Excess of NaOH reacts with Zn to form:
(A) $Zn{(OH)_2}$
(B) ZnO
(C) $Zn{H_2}$
(D) $N{a_2}Zn{O_2}$

Answer 1

Hint: Excess of NaOH reacts with Zn to form this oxozincates salt, which is colourless and is a salt of metal and a base. Such salts are very good conductors of electricity in aqueous solution.

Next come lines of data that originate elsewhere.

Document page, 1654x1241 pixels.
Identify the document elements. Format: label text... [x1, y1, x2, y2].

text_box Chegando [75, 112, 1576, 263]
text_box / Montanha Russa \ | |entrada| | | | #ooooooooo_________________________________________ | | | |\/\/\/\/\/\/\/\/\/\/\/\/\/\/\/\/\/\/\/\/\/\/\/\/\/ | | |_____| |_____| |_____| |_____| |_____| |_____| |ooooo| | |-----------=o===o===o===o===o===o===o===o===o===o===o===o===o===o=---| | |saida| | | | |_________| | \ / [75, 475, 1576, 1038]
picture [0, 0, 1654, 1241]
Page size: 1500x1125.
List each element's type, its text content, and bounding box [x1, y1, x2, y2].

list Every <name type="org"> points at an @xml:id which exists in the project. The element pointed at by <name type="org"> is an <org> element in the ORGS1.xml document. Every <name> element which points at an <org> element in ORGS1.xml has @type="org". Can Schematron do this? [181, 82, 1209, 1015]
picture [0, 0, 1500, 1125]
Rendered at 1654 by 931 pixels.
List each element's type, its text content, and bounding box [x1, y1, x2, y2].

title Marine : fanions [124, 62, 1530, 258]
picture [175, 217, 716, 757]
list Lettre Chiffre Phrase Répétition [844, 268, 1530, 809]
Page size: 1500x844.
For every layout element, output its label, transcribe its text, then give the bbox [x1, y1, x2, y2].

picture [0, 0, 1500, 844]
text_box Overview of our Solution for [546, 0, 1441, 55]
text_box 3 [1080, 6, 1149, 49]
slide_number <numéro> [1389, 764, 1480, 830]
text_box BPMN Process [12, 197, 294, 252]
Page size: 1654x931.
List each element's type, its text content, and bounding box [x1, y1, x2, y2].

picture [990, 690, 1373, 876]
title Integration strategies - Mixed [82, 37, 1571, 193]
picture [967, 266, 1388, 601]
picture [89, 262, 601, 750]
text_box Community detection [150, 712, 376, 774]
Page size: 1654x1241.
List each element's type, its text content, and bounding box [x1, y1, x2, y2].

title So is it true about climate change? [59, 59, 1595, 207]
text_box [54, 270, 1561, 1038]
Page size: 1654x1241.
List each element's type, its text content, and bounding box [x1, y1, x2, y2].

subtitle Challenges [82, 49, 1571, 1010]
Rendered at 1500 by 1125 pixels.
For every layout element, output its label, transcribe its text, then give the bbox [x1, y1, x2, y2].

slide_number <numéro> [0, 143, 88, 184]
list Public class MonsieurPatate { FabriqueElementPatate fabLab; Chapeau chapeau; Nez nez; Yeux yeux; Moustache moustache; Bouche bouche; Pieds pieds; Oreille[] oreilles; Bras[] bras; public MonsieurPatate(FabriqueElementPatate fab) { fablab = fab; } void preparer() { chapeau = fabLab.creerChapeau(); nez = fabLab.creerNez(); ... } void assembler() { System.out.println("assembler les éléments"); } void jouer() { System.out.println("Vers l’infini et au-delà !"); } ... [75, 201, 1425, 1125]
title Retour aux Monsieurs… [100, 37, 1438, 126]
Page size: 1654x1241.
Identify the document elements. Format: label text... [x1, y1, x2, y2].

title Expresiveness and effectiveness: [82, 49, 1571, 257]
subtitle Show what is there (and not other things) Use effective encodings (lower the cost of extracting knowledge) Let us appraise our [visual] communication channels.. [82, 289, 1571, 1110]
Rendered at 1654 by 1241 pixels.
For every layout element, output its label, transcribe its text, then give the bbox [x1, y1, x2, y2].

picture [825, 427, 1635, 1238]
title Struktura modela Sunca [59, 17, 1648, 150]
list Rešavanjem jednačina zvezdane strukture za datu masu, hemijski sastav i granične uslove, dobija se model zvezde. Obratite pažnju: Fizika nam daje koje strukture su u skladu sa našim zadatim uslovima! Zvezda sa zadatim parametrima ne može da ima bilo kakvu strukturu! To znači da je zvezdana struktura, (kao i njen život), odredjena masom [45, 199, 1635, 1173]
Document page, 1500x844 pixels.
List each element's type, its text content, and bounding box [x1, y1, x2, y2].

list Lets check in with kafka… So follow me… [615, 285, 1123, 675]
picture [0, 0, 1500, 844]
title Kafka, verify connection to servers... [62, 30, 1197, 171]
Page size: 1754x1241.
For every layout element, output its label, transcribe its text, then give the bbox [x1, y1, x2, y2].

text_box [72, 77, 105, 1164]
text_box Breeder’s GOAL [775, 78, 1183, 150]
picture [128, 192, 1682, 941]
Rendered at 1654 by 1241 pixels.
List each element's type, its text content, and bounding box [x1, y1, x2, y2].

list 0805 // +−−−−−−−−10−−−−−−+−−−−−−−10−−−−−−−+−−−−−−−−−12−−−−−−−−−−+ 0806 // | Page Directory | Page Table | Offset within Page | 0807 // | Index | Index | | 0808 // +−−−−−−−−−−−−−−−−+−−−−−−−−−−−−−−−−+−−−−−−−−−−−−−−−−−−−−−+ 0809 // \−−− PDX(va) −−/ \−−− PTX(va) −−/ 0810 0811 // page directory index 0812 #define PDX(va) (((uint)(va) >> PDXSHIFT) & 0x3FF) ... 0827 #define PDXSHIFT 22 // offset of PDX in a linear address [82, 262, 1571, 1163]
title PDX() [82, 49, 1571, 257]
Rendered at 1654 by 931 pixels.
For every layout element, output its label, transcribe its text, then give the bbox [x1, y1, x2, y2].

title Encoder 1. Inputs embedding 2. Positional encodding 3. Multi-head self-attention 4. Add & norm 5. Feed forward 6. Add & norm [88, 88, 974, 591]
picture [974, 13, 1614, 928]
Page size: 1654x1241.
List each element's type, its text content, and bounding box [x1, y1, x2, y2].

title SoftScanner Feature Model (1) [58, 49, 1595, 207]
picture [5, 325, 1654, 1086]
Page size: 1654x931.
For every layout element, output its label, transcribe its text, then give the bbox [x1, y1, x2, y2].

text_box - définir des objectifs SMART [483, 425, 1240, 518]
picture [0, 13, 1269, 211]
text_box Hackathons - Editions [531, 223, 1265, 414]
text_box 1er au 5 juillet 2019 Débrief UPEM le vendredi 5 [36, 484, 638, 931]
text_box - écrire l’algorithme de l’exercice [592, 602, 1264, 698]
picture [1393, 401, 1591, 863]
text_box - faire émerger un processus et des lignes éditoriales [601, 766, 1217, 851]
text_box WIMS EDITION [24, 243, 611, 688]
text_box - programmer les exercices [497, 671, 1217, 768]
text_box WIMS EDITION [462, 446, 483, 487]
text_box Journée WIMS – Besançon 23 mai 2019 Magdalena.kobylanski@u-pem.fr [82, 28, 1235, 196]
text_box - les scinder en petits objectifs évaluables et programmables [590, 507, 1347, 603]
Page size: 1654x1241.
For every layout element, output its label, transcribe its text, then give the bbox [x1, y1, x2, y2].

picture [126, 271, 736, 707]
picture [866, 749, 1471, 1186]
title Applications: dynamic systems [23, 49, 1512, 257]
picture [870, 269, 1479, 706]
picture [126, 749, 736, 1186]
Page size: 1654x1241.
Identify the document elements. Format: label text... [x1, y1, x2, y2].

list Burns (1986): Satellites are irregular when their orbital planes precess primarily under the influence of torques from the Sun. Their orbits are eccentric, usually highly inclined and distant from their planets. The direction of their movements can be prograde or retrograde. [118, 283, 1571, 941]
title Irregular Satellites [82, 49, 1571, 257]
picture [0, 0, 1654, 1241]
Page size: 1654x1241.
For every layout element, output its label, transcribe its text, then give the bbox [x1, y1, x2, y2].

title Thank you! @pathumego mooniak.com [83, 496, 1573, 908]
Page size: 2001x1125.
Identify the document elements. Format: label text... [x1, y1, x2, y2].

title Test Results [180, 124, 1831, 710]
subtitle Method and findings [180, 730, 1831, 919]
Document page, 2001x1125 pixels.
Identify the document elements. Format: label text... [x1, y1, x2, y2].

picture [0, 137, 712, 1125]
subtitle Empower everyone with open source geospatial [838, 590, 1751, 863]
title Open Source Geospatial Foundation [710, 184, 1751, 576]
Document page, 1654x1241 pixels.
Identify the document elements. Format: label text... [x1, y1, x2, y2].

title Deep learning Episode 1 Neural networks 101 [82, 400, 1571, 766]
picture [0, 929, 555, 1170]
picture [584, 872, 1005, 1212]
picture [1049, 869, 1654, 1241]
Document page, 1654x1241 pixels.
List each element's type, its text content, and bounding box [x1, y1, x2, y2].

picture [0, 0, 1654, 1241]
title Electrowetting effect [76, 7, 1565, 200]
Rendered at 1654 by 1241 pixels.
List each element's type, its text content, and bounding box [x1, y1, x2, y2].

Complete step by step answer:
-We all know that zinc is a transition metal and it shows moderate reactivity. Also it is amphoteric in nature and according to the activity series or activity table; the reactivity of zinc is much lower than that of sodium. Hence when we react zinc with excess NaOH it leads to the production of sodium zincate ($N{a_2}Zn{O_2}$) and hydrogen gas. Here the valency of the entire zincate radical as a whole would be 2.
The reaction can be written as:
$Zn + 2NaOH \to N{a_2}Zn{O_2} + {H_2}(g)$
-Sodium zincate is basically a colourless salt formed by the reaction of a metal and a strong base. They can be either anionic zinc oxides or hydroxides (depending on the conditions).
-Mostly the hydroxyl sodium zincates (also known as hydroxyzincates) are prepared by dissolving zinc, zinc oxide or zinc hydroxide in aqueous solution of sodium hydroxide. This can be simplified in the form of following reactions:
$ZnO + {H_2}O + 2NaOH \to N{a_2}Zn{(OH)_4}$
$Zn + 2{H_2}O + 2NaOH \to N{a_2}Zn{(OH)_4} + {H_2}$
The different salts of sodium zincate that can be crystallized out are: $Zn(OH)_4^{2 - }$, $N{a_2}Zn{(OH)_4}$, $Zn(OH)_6^{4 - }$, etc. These salts contain the tetrahedral zincate ions and the octahedral sodium cations.
-The oxide sodium zincates also known as oxozincates, that can be formed are: $N{a_2}Zn{O_2}$, $N{a_2}Z{n_2}{O_3}$, $N{a_{10}}Z{n_4}{O_9}$, etc.
 -When dissolved in water, these salts release ions which conduct electricity. Hence they are good conductors of electricity in aqueous solution.

So, the correct option will be: (D) $N{a_2}Zn{O_2}$

Note: Do not get confused between $N{a_2}Zn{O_2}$ and $Zn{(OH)_2}$. When we react Zn with a normal amount of NaOH then the product formed will be $Zn{(OH)_2}$ (Zinc hydroxide) but if we react it with excess of NaOH then $N{a_2}Zn{O_2}$ (sodium zincate) is formed.